# Some New Pics Here ..



## TAWhatley (Mar 6, 2001)

Many of the pictures here are of pigeons, but many are not ..

TAWhatley's Pets

I've put up a few new ones lately and thought some of you might enjoy them.

Terry


----------



## MaryOfExeter (Sep 30, 2007)

Great pics! Lots of cute birds and kitties  Is Old Man a new resident? What is his story?


----------



## pigeonmama (Jan 9, 2005)

I love pictures !!
Daryl


----------



## sreeshs (Aug 16, 2009)

You ought to put new pictures of Conestoga & Rover


----------



## spirit wings (Mar 29, 2008)

great pic!!!!.... me love funny bunnie..lol...


----------



## TAWhatley (Mar 6, 2001)

MaryOfExeter said:


> Great pics! Lots of cute birds and kitties  Is Old Man a new resident? What is his story?

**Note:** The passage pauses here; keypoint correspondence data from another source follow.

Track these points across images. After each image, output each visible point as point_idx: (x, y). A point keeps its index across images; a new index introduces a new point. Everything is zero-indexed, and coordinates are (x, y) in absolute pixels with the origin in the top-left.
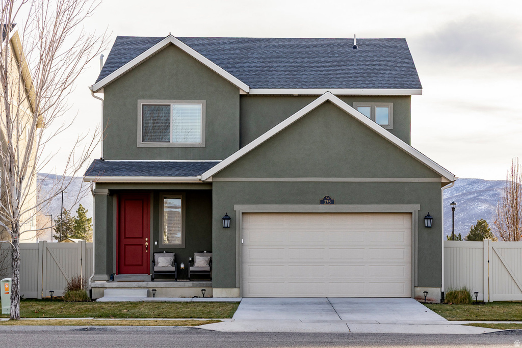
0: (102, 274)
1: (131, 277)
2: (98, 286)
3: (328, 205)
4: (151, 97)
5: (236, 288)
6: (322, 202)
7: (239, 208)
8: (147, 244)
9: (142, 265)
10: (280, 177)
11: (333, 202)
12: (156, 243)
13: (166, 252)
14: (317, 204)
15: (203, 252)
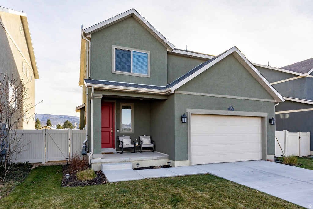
0: (99, 153)
1: (105, 151)
2: (96, 162)
3: (232, 111)
4: (120, 45)
5: (188, 160)
6: (229, 109)
7: (189, 111)
8: (112, 131)
9: (109, 143)
10: (210, 93)
11: (233, 110)
12: (118, 131)
13: (125, 136)
14: (226, 110)
15: (144, 136)
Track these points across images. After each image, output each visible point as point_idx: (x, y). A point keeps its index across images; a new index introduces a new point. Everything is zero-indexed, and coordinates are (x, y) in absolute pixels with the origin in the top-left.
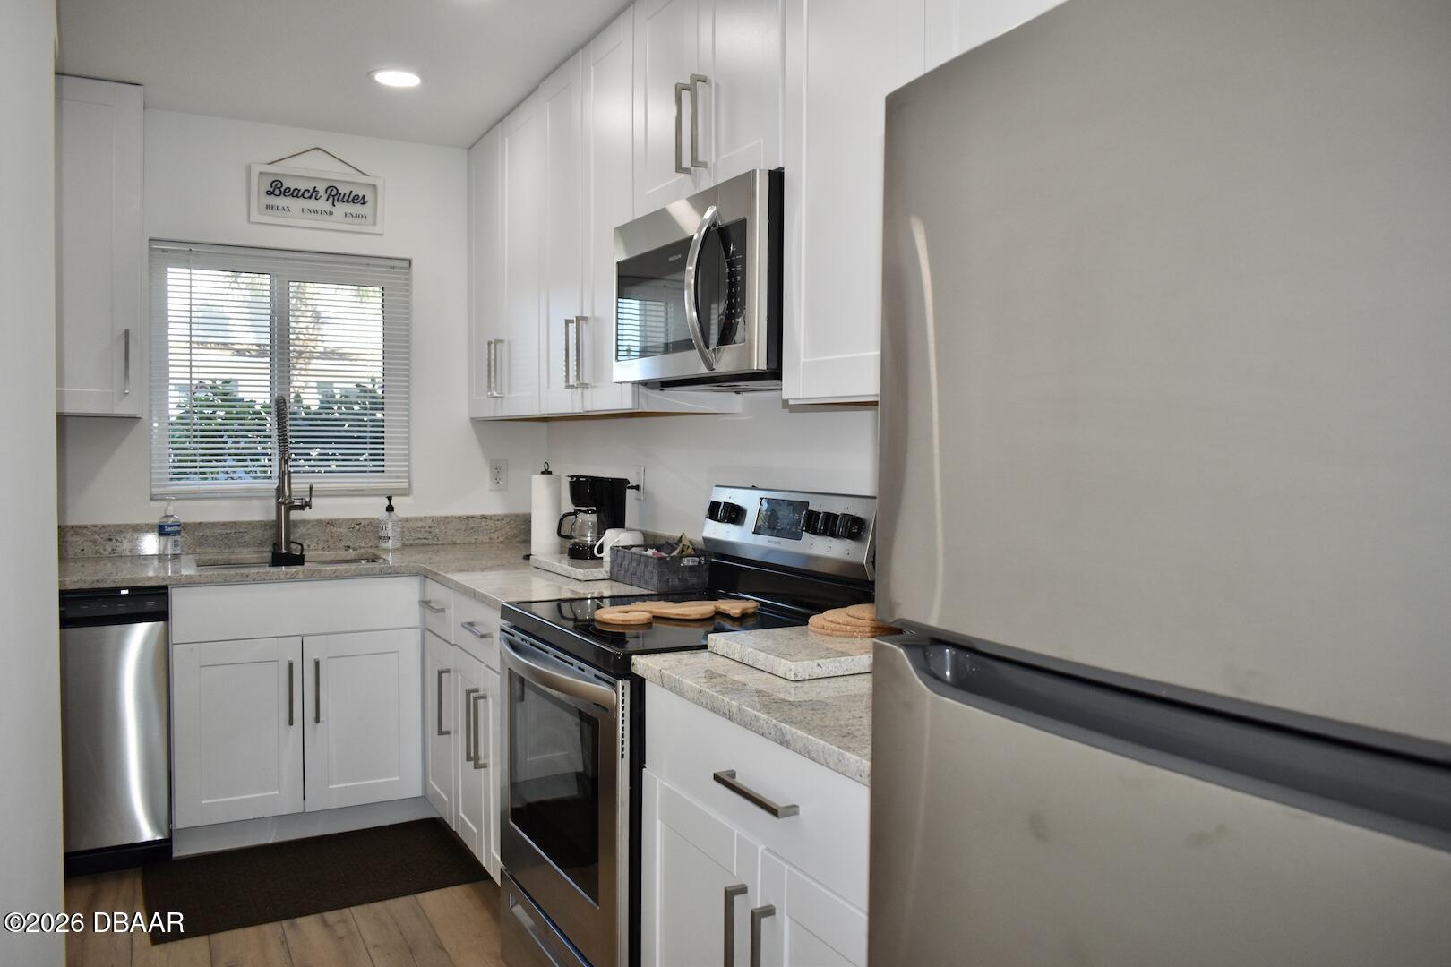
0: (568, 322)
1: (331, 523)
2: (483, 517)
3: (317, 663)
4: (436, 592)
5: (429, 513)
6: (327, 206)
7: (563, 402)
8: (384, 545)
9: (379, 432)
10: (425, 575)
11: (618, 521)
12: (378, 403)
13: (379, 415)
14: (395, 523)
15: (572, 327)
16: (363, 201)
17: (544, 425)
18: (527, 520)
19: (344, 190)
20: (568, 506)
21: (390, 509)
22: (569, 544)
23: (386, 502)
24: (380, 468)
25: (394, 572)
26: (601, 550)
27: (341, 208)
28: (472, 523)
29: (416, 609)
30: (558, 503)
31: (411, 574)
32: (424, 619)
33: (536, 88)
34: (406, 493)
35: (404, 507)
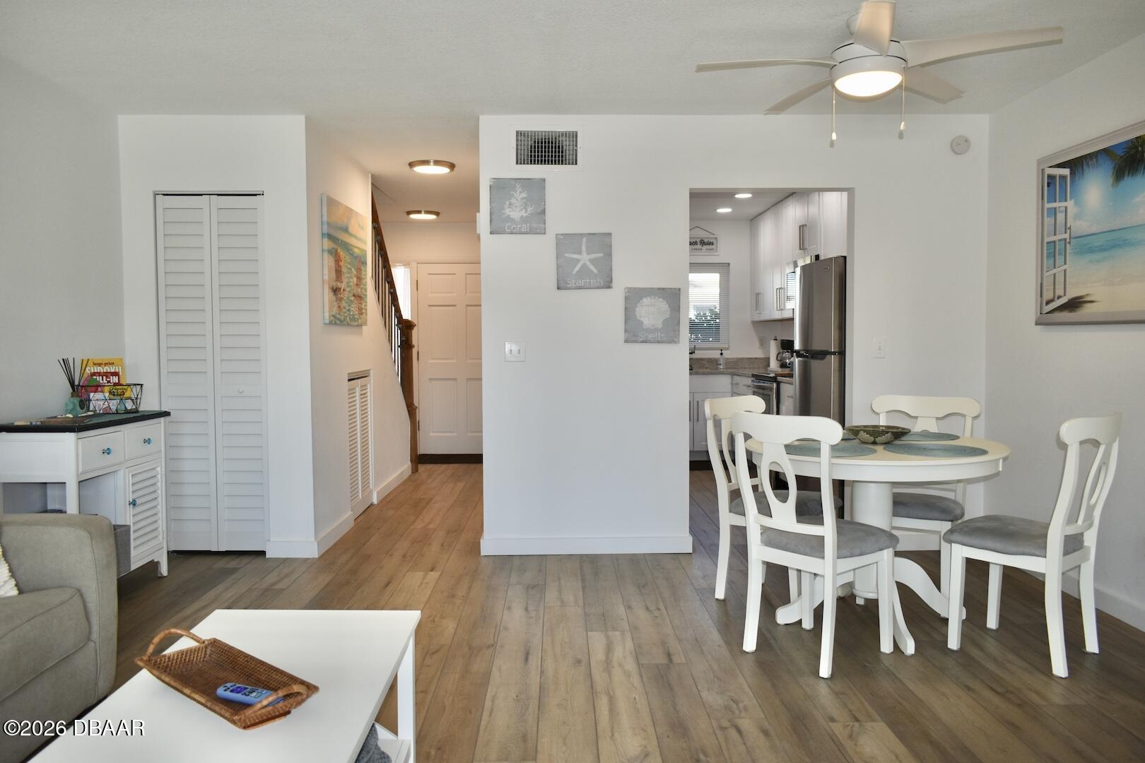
0: (777, 290)
1: (701, 359)
2: (756, 358)
3: (698, 402)
4: (737, 379)
5: (738, 357)
6: (700, 247)
8: (719, 366)
9: (718, 327)
10: (733, 374)
12: (717, 316)
13: (718, 321)
14: (723, 359)
16: (712, 244)
17: (780, 323)
18: (769, 358)
19: (706, 241)
21: (722, 354)
23: (720, 352)
24: (717, 340)
25: (722, 373)
27: (705, 247)
29: (730, 387)
30: (777, 348)
31: (727, 374)
32: (732, 389)
34: (727, 349)
35: (727, 354)
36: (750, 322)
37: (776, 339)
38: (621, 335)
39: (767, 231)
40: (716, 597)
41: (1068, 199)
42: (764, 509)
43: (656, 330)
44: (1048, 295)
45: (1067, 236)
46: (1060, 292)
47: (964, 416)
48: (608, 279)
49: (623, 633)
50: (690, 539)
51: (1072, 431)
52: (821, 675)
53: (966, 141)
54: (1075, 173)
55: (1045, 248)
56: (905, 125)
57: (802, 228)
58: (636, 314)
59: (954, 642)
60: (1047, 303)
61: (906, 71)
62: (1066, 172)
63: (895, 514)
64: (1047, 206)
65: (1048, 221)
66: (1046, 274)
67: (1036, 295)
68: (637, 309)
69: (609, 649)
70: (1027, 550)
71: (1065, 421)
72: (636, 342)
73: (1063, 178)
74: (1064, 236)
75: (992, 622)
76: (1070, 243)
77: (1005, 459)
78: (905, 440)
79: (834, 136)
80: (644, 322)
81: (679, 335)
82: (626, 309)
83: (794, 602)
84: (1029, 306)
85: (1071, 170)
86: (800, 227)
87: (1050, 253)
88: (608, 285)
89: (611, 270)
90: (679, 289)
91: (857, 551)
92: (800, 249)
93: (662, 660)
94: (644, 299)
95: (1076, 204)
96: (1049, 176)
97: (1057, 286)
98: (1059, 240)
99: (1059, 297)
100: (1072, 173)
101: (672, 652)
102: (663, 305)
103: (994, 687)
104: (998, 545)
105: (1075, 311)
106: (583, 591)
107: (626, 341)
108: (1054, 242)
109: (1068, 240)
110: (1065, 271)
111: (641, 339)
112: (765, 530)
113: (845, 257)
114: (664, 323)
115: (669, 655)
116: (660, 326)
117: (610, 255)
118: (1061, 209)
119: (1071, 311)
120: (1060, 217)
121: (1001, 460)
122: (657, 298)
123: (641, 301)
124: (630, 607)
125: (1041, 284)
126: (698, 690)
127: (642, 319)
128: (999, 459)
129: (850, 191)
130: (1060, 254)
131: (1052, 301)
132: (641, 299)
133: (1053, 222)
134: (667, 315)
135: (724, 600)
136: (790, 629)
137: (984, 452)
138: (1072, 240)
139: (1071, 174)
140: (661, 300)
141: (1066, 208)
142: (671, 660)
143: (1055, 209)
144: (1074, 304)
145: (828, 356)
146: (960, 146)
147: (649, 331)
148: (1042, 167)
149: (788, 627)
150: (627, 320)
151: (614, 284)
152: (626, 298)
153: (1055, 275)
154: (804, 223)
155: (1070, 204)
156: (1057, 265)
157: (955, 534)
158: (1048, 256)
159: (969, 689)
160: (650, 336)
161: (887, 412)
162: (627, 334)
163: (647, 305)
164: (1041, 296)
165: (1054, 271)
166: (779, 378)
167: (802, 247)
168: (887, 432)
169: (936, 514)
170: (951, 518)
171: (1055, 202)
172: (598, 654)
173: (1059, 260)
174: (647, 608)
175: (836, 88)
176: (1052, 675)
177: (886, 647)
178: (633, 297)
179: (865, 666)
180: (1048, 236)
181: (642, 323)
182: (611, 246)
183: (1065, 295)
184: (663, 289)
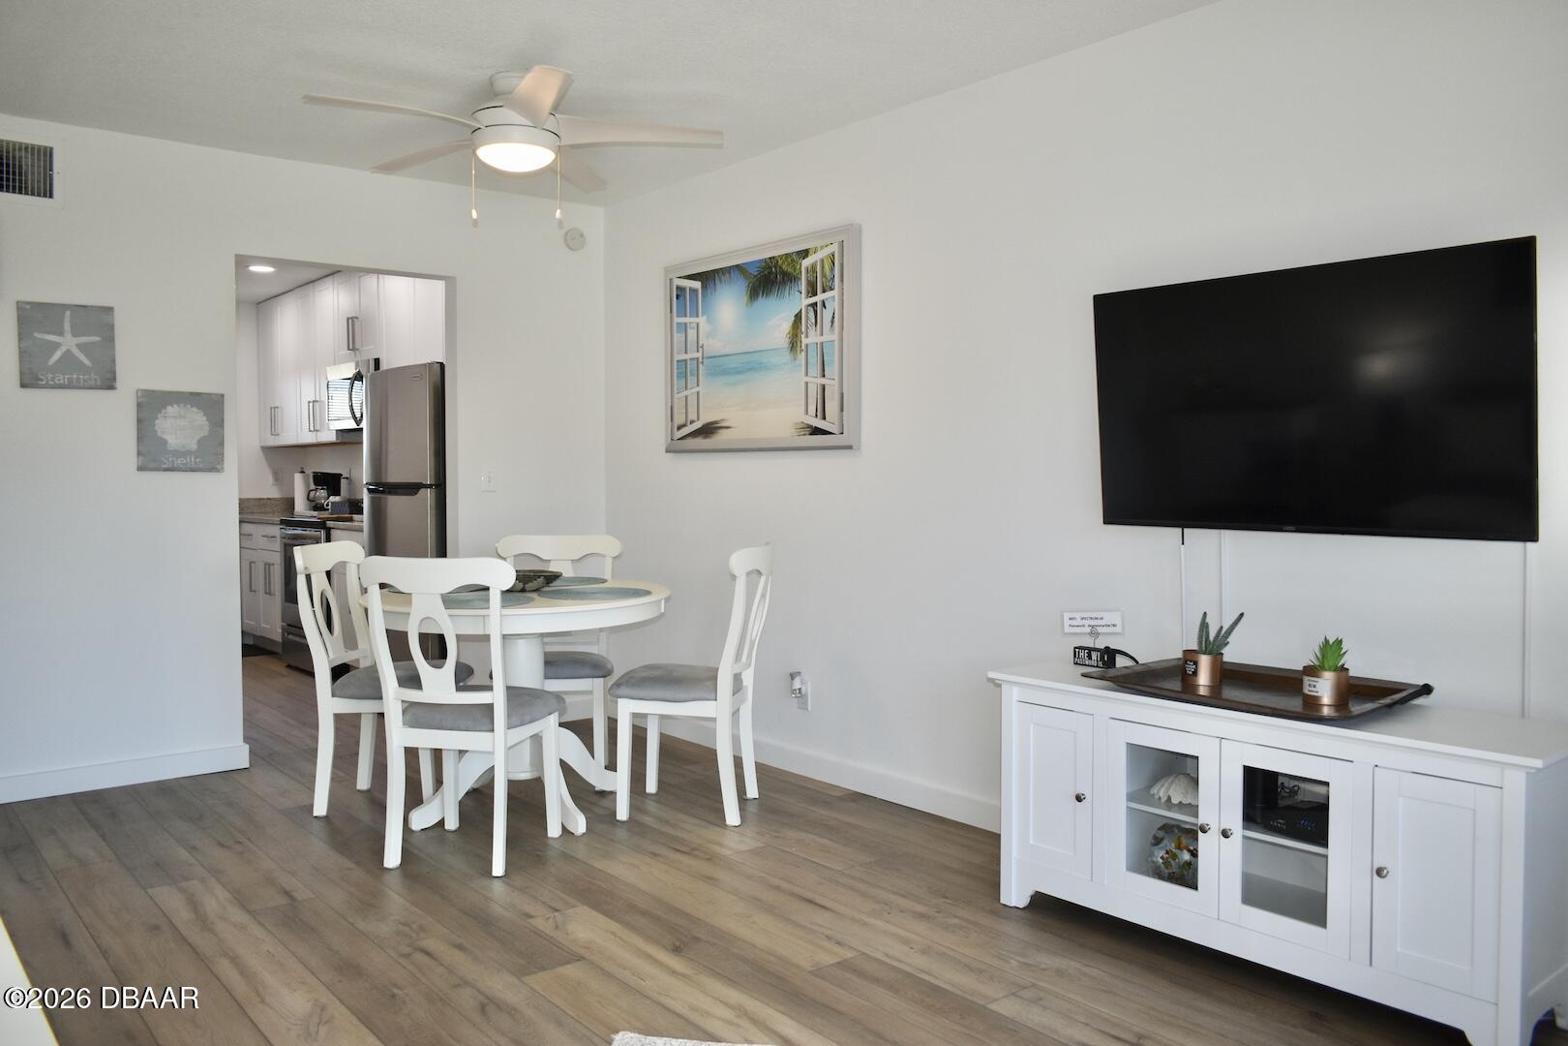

Old Man is a fairly new resident. He came down at the Disneyland Hotel in Anaheim and hung around for quite a few days before a kindly employee there became concerned about him limping and not really flying much higher than to the top of a block wall and called me. She caught him and brought him to me. He arrived with his AU band smashed (flattened) and constricting the blood flow in the leg/foot. We were able to spread out the band enough to solve the problem, but a lot of the surface of the band crumbled and fell off. I would have to go looking for the actual band info, but I'm pretty sure he is a 2002 bird.

Terry


----------



## TAWhatley (Mar 6, 2001)

sreeshs said:


> You ought to put new pictures of Conestoga & Rover


Yes, I should! They grew up to be quite handsome birds. Not exactly black in color but more of a lovely dark, dark gray (almost black). I'll get some new pics in the next few days.

Terry


----------



## TAWhatley (Mar 6, 2001)

spirit wings said:


> great pic!!!!.... me love funny bunnie..lol...


Thanks! Funny Bunny is a very personable and friendly rabbit. He was rescued by a friend of mine and was destined to go to Oregon to live with another friend of mine. I ended up taking care of him temporarily while he was waiting for his ride up the coast, and it became quite apparent and very quickly that there was no real reason for him to make that long, long trip! 

Terry


----------